On one hand, she could be the most decisive trump card of his life. The most powerful ally any hero or villain in the history of this world could ever possess. The Void energy she wielded was capable of neutralizing any magical assault, of crushing the mightiest sorcerers. With her at his side, he would be capable of dismantling his enemies, penetrating the ranks of the Shadow Organization, and reaching his treacherous uncle Silvester in his very stronghold and grinding him to nothing without any meaningful resistance. She would be the impenetrable shield and the unstoppable sword.
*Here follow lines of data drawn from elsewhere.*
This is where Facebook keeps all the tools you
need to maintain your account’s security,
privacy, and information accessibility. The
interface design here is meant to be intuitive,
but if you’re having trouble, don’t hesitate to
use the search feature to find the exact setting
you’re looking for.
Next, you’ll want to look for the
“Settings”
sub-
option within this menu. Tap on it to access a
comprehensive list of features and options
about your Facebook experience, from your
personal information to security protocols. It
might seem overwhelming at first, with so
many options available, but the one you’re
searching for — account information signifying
Yet on the other hand, in any uncalculated moment, she could become the inevitable betrayal. What would happen when her consciousness reached full maturity? What if she were subjected to a magical shock that restored fragments of her ancient memory? The true threat lay in the moment the first particle of recollection sparked in her mind, the moment she remembered that she was Celestial, and that these two-legged creatures called humans were nothing but insubordinate insects that needed to be exterminated and purged from the face of the planet. In that moment, Dex would be no more than the first casualty: the nearest insect to be consumed by her cold and absolute void.